Abstract: WITHDRAWN: Are Community Level Prescription Opioid Overdoses Associated with Child Harm? a Spatial Analysis of California Zip Codes, 2001-2011 (Society for Prevention Research 24th Annual Meeting)

473 WITHDRAWN: Are Community Level Prescription Opioid Overdoses Associated with Child Harm? a Spatial Analysis of California Zip Codes, 2001-2011

Schedule:
Thursday, June 2, 2016
Pacific D/L (Hyatt Regency San Francisco)
* noted as presenting author
Jennifer Price Wolf, PhD, Assistant Professor, California State University, Sacramento, Sacramento, CA
William Ponicki, MPP, MA, Senior Research Scientist, Prevention Research Center, Oakland, CA
Nancy Jo Kepple, PhD, Assistant Professor, University of Kansas, Lawrence, KS
Andrew Gaidus, MEM, Research Associate I, Prevention Research Center, Oakland, CA
Objectives: Non-medical prescription opioid use is increasing throughout the US; however, little is known about whether it is associated with negative outcomes for children.  We examine whether California communities with greater rates of prescription opioid overdoses also have higher rates of child maltreatment and unintentional child injury.  

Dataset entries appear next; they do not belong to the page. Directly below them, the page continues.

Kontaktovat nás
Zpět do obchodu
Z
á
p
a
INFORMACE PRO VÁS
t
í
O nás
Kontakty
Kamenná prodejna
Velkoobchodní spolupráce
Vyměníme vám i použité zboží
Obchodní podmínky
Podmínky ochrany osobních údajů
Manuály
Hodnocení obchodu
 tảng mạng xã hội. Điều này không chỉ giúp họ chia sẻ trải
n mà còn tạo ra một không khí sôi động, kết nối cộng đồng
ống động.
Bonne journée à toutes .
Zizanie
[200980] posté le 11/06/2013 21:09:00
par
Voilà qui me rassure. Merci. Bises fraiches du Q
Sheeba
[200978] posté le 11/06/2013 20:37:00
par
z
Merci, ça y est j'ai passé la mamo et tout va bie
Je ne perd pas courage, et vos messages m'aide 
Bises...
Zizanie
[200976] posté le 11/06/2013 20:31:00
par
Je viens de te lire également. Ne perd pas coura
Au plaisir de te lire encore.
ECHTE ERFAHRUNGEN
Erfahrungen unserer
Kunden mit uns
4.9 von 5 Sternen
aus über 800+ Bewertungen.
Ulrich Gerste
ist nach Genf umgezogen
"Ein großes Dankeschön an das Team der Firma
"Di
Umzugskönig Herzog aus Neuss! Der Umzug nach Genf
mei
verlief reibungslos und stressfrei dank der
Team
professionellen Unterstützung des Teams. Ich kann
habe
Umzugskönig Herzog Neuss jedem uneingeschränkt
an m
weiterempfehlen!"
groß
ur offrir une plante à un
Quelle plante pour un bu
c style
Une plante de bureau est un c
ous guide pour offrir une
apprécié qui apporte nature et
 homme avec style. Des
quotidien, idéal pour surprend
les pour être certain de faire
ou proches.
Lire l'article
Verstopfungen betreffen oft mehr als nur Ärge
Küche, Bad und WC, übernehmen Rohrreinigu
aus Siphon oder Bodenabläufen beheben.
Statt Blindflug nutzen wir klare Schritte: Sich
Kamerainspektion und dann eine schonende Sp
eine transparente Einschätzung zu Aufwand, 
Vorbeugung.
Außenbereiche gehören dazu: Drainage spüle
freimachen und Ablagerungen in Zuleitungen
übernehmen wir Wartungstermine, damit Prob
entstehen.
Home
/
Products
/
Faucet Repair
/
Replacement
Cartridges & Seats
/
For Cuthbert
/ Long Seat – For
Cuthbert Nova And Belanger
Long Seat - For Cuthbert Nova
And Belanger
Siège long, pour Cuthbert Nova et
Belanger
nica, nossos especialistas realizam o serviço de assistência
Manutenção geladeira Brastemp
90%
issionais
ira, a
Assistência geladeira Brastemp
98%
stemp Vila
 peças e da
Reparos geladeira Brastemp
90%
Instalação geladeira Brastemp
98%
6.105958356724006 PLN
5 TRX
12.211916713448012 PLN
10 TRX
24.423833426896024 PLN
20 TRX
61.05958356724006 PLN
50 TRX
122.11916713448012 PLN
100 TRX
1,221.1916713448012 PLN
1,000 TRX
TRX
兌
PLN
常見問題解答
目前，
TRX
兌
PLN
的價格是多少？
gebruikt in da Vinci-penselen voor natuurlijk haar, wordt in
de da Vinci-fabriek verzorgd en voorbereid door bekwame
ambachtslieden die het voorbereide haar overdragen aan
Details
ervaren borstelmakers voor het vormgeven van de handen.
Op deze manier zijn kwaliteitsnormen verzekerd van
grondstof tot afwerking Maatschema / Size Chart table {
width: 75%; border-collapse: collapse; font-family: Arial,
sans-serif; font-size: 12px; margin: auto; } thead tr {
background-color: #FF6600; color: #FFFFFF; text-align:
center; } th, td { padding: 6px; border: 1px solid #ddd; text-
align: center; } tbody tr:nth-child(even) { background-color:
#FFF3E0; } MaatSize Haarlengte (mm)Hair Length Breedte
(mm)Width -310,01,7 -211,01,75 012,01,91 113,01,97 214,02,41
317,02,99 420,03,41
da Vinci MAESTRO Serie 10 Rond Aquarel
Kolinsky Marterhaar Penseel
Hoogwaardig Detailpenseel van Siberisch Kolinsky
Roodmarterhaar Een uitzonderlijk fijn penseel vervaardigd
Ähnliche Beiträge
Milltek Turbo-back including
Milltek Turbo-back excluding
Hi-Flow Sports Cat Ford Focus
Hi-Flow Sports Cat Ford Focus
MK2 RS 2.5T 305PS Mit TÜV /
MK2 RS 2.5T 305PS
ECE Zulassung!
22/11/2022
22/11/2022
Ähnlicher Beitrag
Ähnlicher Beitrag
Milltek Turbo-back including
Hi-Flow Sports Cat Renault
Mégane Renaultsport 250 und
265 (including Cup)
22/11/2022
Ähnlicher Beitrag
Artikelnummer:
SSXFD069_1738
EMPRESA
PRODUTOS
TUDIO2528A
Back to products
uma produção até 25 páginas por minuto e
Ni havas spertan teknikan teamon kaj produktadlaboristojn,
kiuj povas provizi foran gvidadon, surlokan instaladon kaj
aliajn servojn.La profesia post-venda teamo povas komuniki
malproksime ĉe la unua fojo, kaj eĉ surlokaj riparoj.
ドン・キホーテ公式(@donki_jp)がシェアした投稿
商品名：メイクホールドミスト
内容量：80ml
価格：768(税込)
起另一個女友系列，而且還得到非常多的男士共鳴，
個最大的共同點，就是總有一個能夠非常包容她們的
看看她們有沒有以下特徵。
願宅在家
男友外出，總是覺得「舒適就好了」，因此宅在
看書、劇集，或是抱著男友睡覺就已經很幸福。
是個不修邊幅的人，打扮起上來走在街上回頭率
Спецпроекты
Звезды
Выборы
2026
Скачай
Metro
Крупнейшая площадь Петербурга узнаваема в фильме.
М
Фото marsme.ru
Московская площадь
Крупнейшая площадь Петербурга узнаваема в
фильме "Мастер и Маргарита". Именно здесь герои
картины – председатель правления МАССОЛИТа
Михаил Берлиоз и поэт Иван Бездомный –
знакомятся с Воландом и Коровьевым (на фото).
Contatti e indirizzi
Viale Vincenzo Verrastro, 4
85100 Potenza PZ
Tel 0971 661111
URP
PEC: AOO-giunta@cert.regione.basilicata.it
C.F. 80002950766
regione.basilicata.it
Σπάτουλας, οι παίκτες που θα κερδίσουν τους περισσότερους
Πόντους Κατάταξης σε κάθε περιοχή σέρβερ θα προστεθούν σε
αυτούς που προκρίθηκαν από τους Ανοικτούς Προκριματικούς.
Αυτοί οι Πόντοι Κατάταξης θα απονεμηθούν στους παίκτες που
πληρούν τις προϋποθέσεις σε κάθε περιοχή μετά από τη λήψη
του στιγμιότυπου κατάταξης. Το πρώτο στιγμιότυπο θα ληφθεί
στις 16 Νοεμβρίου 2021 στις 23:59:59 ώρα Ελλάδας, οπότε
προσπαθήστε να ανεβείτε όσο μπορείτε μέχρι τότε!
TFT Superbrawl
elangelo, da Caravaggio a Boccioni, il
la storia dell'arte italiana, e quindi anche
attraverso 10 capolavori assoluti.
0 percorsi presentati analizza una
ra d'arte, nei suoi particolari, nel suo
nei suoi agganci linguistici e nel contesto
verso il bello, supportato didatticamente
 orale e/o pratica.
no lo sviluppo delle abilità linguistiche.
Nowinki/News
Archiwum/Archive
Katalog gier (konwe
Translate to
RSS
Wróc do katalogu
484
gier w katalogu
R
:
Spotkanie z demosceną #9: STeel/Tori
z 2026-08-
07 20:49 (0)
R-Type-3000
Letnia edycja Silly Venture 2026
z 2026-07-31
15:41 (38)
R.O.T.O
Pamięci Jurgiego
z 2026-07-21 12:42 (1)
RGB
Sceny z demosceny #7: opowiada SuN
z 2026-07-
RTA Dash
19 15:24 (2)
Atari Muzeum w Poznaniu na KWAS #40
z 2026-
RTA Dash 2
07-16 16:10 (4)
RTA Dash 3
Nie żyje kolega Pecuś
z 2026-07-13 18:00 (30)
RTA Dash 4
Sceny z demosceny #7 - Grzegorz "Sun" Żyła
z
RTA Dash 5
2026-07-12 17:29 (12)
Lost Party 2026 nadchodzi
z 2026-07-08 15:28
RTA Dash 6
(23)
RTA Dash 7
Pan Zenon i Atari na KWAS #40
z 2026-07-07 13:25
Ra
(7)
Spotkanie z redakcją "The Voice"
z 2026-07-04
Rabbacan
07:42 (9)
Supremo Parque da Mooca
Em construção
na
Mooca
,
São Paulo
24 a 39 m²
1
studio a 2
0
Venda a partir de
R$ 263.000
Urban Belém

Methods: We used longitudinal population data to examine the association between hospital discharges involving overdose of prescription opioids and those for child maltreatment or child injury in California zip codes between 2001-2011 (n = 18,517 space-time units). 

Results:  The percentage of hospital discharges involving prescription opioid overdose was positively associated with the number of hospital discharges for child maltreatment (relative rate=1.089, 95% credible interval = [1.003,1.165]) and child injury (relative rate= 1.055, 95% credible interval = [1.012, 1.096]) over the ten year period, controlling for other substance use and environmental factors. 

Conclusions:  Increases in community level prescription opioid overdoses between 2001-2011 predict a 2.06% increase in child maltreatment discharges and a 1.27% increase in discharges for child injury.  A continuing rise in the rates of non-medical prescription opioid use could have a negative effect on California’s children.